# Best place to buy mod bits for OPV for a Gaggia baby!



## itn (Jul 6, 2008)

hi, when can i buy mod bits in the UK to upgrade my Baby gaggia, im looking for specifically for the OPV mod. I can source a kit in the UK but works out £60 with delivery plus taxes.

See kit picture:









can anyone help please?

regards

mohammad


----------



## MartinB (May 8, 2011)

Pretty sure you can tweak your machine without spending out...


----------



## itn (Jul 6, 2008)

any help with how? and how to? ive done a search but cant find anything which is helpful enough to give me the confidence to actually try it myself.



MartinB said:


> Pretty sure you can tweak your machine without spending out...


----------



## MartinB (May 8, 2011)

There's a 10mm plastic but that holds a spring in place. You can back this nut off until you're getting 10 bar.

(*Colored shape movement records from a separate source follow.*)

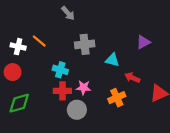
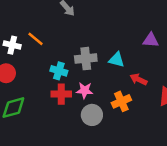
purple triangle: (143, 42) -> (151, 40), turned 32
gray cross: (85, 44) -> (86, 59), moved
gray circle: (77, 110) -> (92, 115), moved

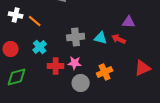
white cross: (12, 45) -> (16, 15), moved
cyan cross: (59, 71) -> (40, 47), moved, turned 32
red arrow: (139, 79) -> (119, 39), moved

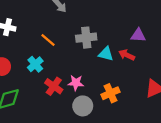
orange line: (35, 21) -> (48, 40), moved
gray cross: (76, 37) -> (86, 38), moved
red cross: (56, 66) -> (54, 86), turned 35

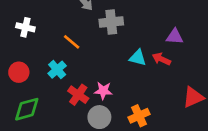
gray cross: (86, 38) -> (111, 22), moved
orange cross: (111, 93) -> (139, 116), moved
gray circle: (83, 106) -> (99, 117), moved

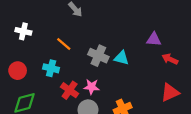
gray cross: (111, 22) -> (98, 56), moved, turned 30
red arrow: (161, 59) -> (170, 59), moved
cyan cross: (57, 70) -> (51, 68), turned -35

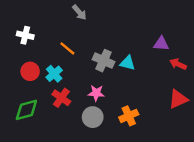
cyan cross: (51, 68) -> (54, 74), turned 35
red circle: (18, 71) -> (30, 71), moved
red cross: (70, 90) -> (61, 98), moved

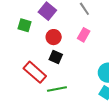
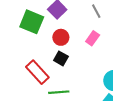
green square: (24, 25) -> (32, 22), size x1.6

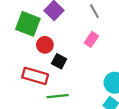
red circle: (61, 37) -> (45, 45), moved
red rectangle: (37, 72) -> (35, 76), turned -30

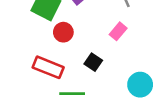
black square: (59, 61) -> (93, 62), moved

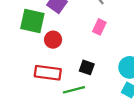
black square: (93, 62) -> (87, 67), moved

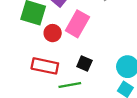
pink rectangle: (99, 27) -> (77, 24), moved, size x1.6

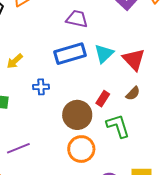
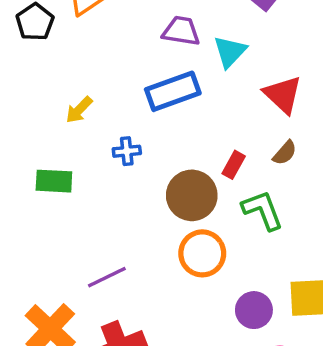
cyan triangle: (104, 54) -> (230, 52), moved
purple line: (18, 148) -> (107, 277), moved

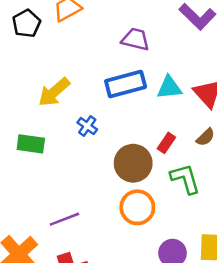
cyan triangle: (230, 52) -> (169, 88), moved, turned 36
yellow arrow: (79, 110) -> (54, 92), size x1.5
blue cross: (127, 151) -> (87, 126), turned 36

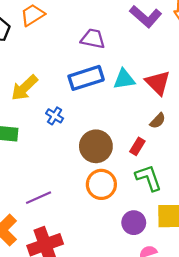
red rectangle: (166, 143) -> (137, 146), moved
green L-shape: (185, 179) -> (148, 178), moved

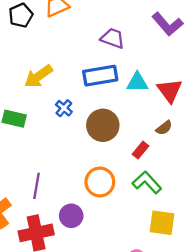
brown circle: (96, 146) -> (103, 125), moved
green L-shape: (148, 178) -> (147, 182), turned -32
purple line: (39, 198) -> (36, 186), turned -65
purple circle: (134, 223) -> (71, 216), moved

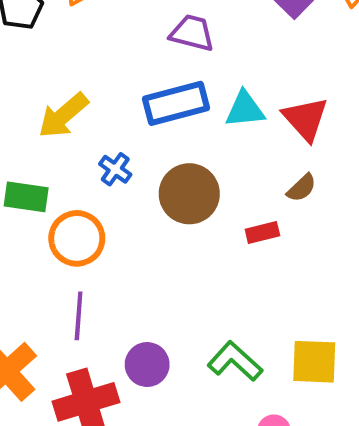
red rectangle: (141, 150) -> (262, 232), turned 42
orange circle: (100, 182) -> (77, 238), moved
green L-shape: (147, 182) -> (235, 361), moved

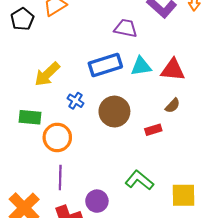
purple trapezoid: (192, 33) -> (126, 28), moved
red triangle: (305, 119) -> (173, 70), turned -40
green L-shape: (235, 361) -> (139, 180), moved

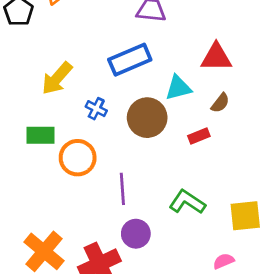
cyan triangle: (141, 66) -> (178, 88), moved
purple line: (60, 178) -> (122, 189), moved

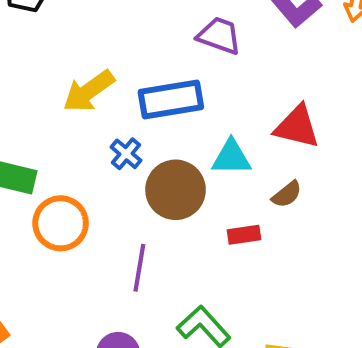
yellow arrow: (57, 78) -> (89, 91), moved
blue cross: (96, 109) -> (126, 154), moved
purple line: (122, 189) -> (139, 268), moved

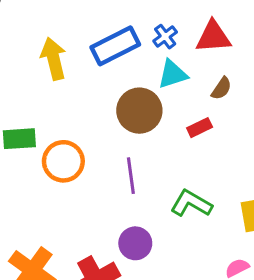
yellow arrow: (89, 91) -> (54, 59), turned 129
blue cross: (126, 154) -> (165, 37), moved, turned 30

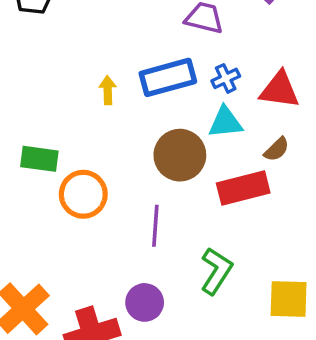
yellow arrow: (54, 59) -> (108, 90), moved, size x0.6
red rectangle: (200, 128) -> (243, 188), size x1.8
green L-shape: (191, 203) -> (216, 271), turned 81

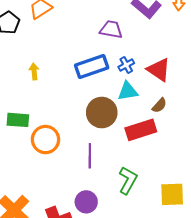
yellow arrow: (108, 90) -> (34, 72), moved
red triangle: (280, 90) -> (159, 70), turned 30

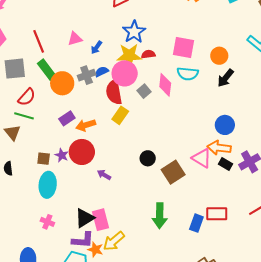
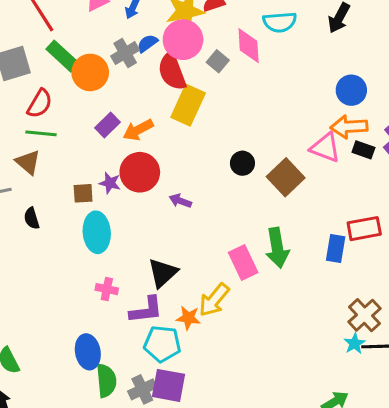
yellow rectangle: (120, 115) -> (188, 105), size x1.4
pink rectangle: (100, 220) -> (243, 262), moved
purple L-shape: (83, 240) -> (146, 310), moved

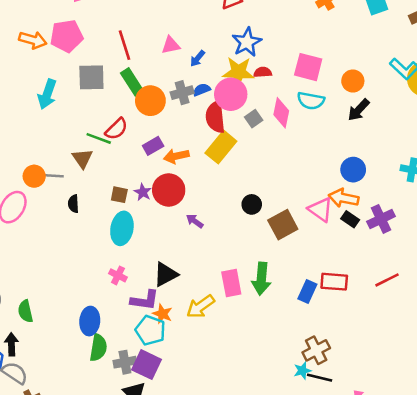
red semicircle: (40, 104) -> (116, 129), moved
orange star: (188, 318) -> (162, 314), moved

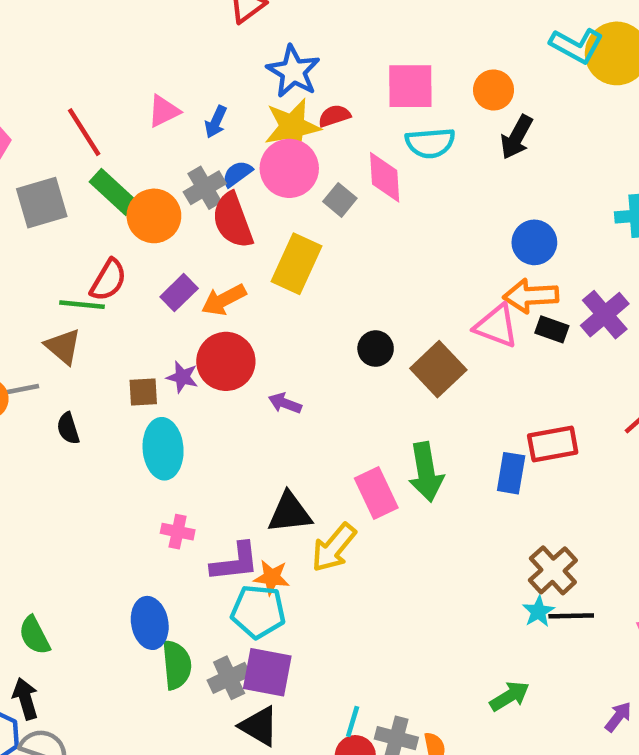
red semicircle: (215, 117) -> (233, 220), moved
black triangle: (166, 274) -> (290, 513), moved, turned 36

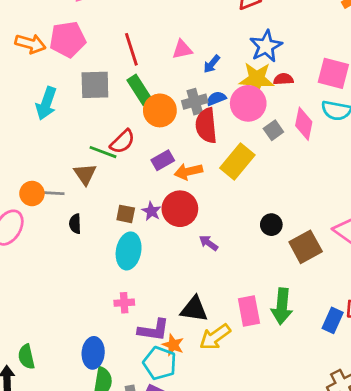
pink cross: (178, 532) -> (124, 303), turned -30
green semicircle: (34, 635) -> (26, 357), moved

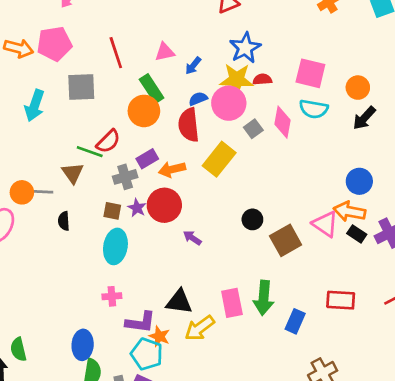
green rectangle: (140, 90) -> (152, 89), moved
gray cross: (195, 102) -> (125, 177), moved
blue rectangle: (333, 320) -> (295, 321), moved

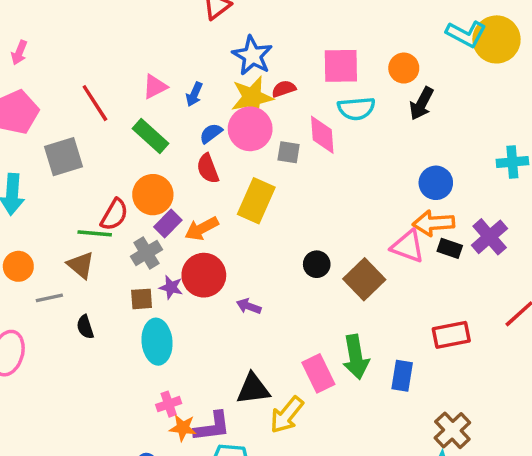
orange circle: (144, 111) -> (153, 195), moved
red semicircle: (189, 125) -> (208, 169), size x0.7
gray square: (253, 129) -> (289, 152), turned -30
orange circle: (22, 192) -> (18, 266), moved
orange star: (159, 336) -> (183, 428), moved

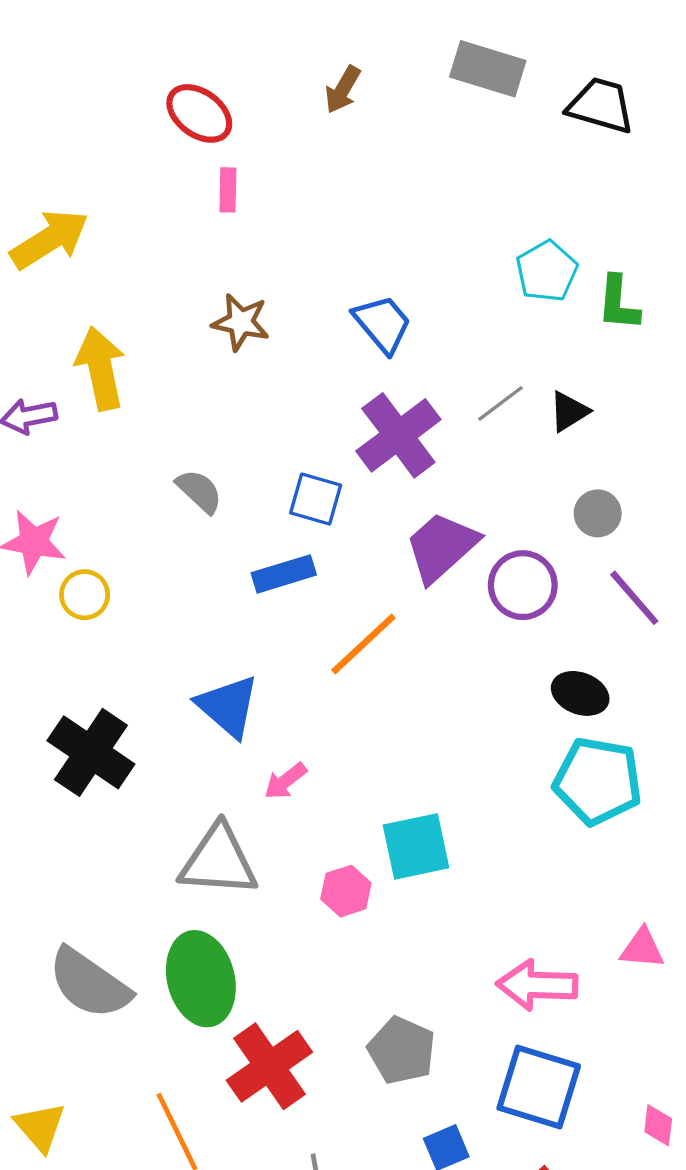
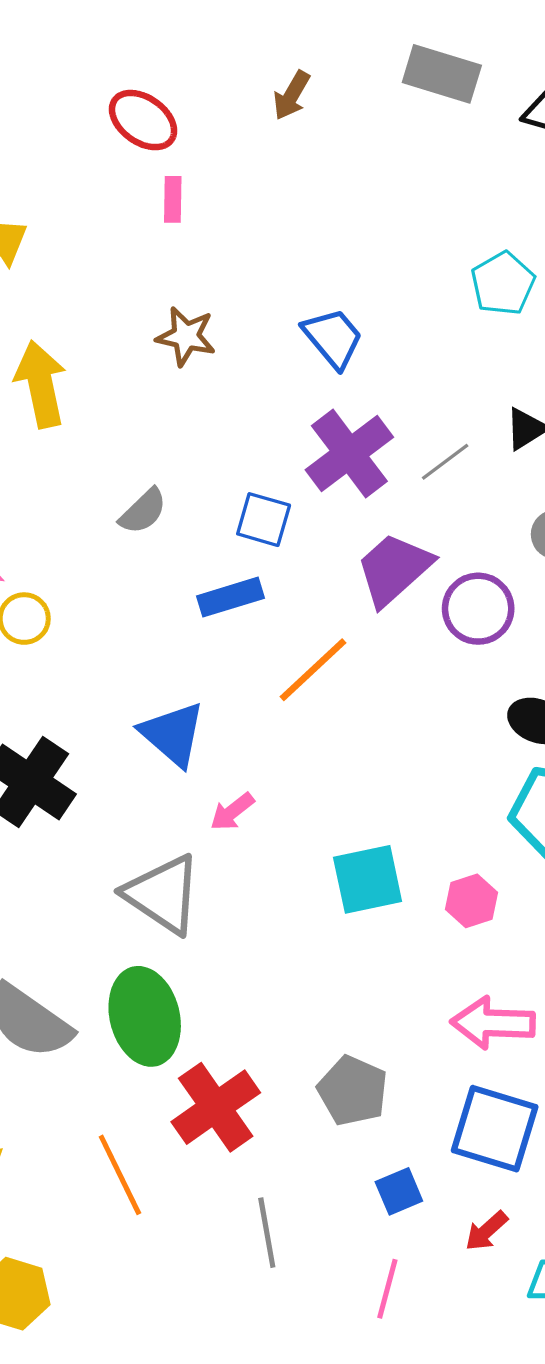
gray line: (500, 403) -> (445, 462), moved
gray semicircle: (199, 491) -> (143, 511), turned 93
gray triangle: (218, 861) -> (163, 894), turned 30
pink hexagon: (346, 891) -> (472, 901), moved

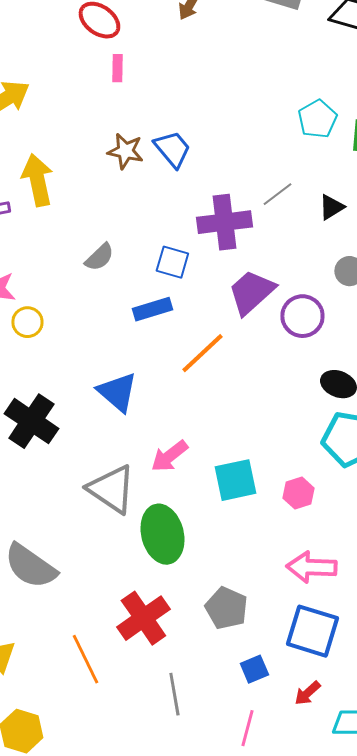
blue trapezoid: (333, 338) -> (172, 149), moved
purple cross: (349, 453) -> (224, 222), turned 30
gray line: (445, 462) -> (277, 194), moved
pink arrow: (232, 812) -> (169, 456), moved, size x1.4
green ellipse: (145, 1016) -> (162, 534), moved

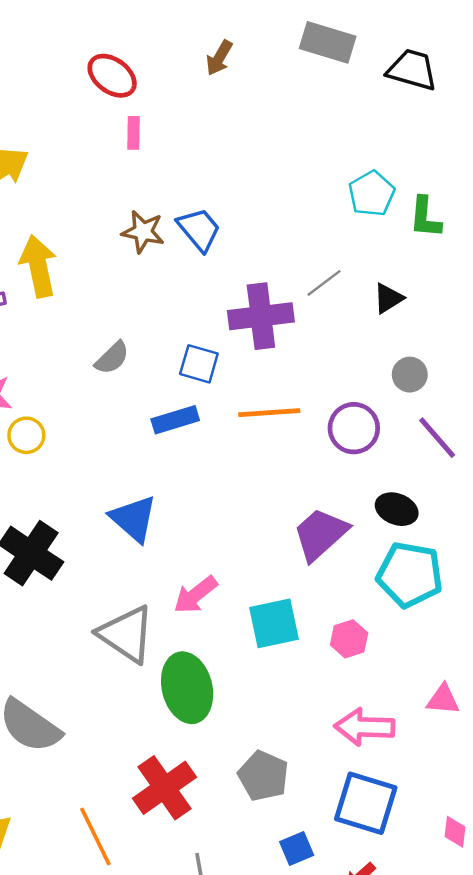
purple trapezoid: (251, 292) -> (320, 534), moved
orange line: (202, 353) -> (269, 413), moved, turned 39

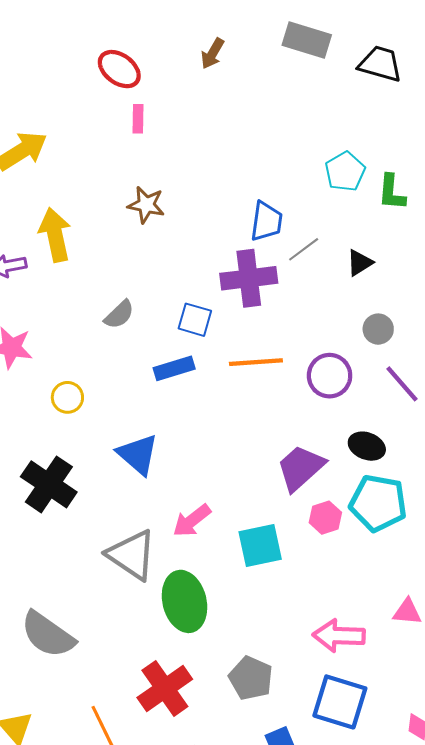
blue trapezoid: (199, 229) -> (266, 221), moved, turned 48
yellow circle: (26, 435) -> (67, 397), moved
pink hexagon: (349, 639) -> (325, 518), moved

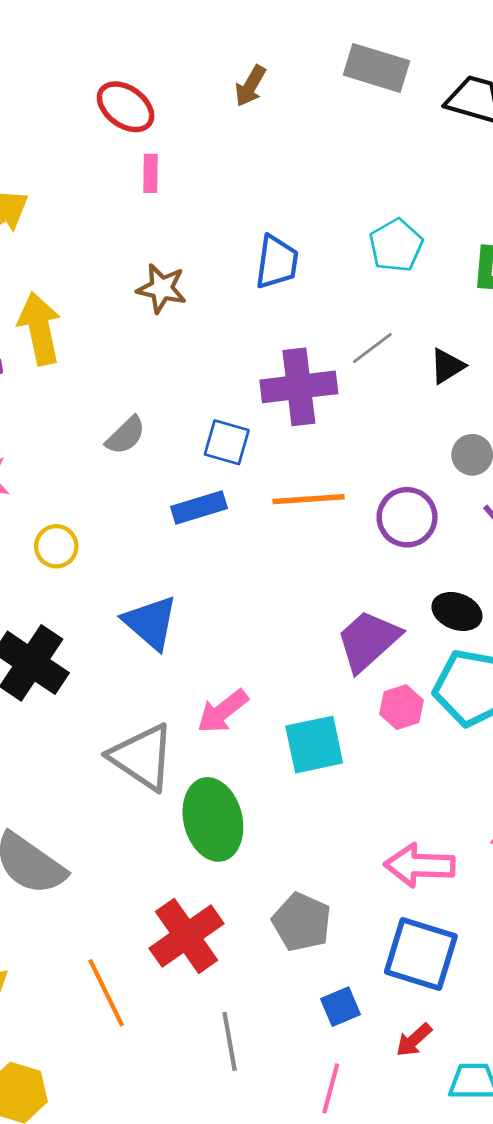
cyan pentagon: (345, 172) -> (396, 245), moved
blue trapezoid: (266, 221) -> (277, 262), moved

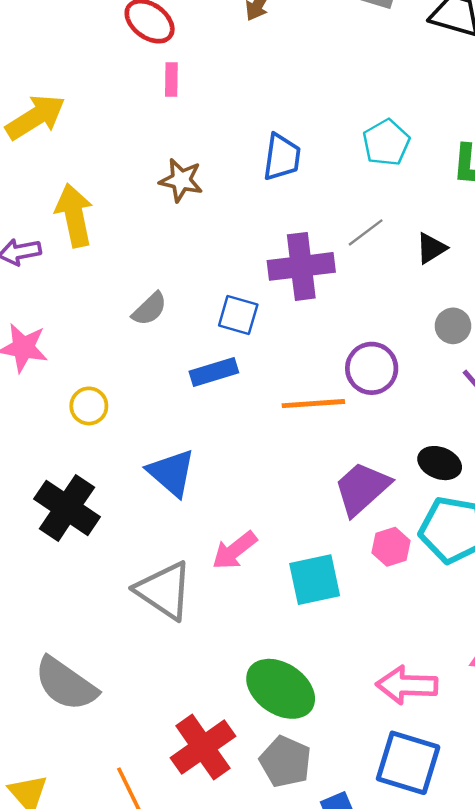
orange line: (309, 499) -> (313, 404), moved
purple circle: (407, 517) -> (372, 368), moved
green ellipse: (213, 819) -> (281, 689), moved, turned -42
gray pentagon: (302, 922) -> (285, 762), moved

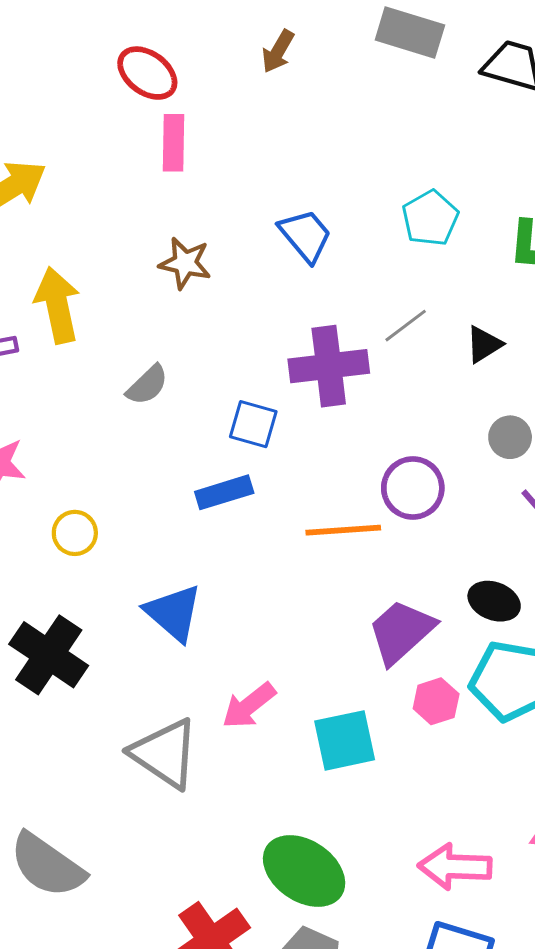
pink rectangle: (171, 79) -> (173, 143), size x1.4
blue trapezoid: (282, 157) -> (305, 236), turned -48
gray semicircle: (150, 309) -> (147, 385), moved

I replied to a thread yesterday which you were asking the similar question on


----------



## itn (Jul 6, 2008)

Which part of this do I need to loosen mate?


----------



## itn (Jul 6, 2008)

I turned the brass 10mm nut by one circle, I'm concerned it's gonna leak now, I've read it's supposed to have some sort of glue around it.

Any tips?


----------



## MartinB (May 8, 2011)

Has it had an affect on pressure?


----------



## itn (Jul 6, 2008)

i snapped the t connecting pipe for the silicone hoses, so just waiting for a new one to be delivered, so cant advise if its made a difference to the pressure, also i dont have anything to measure the pressure with.

is my obv different to the other OBVs as this has a brass nut, whereas your previous postst state there is a plastic nut? mines is a 2006 baby, if that helps.


----------



## MartinB (May 8, 2011)

You're in the dark without a gauge i'm afraid.


----------



## itn (Jul 6, 2008)

Yeah I've put name on lists here but waiting for my turn.


----------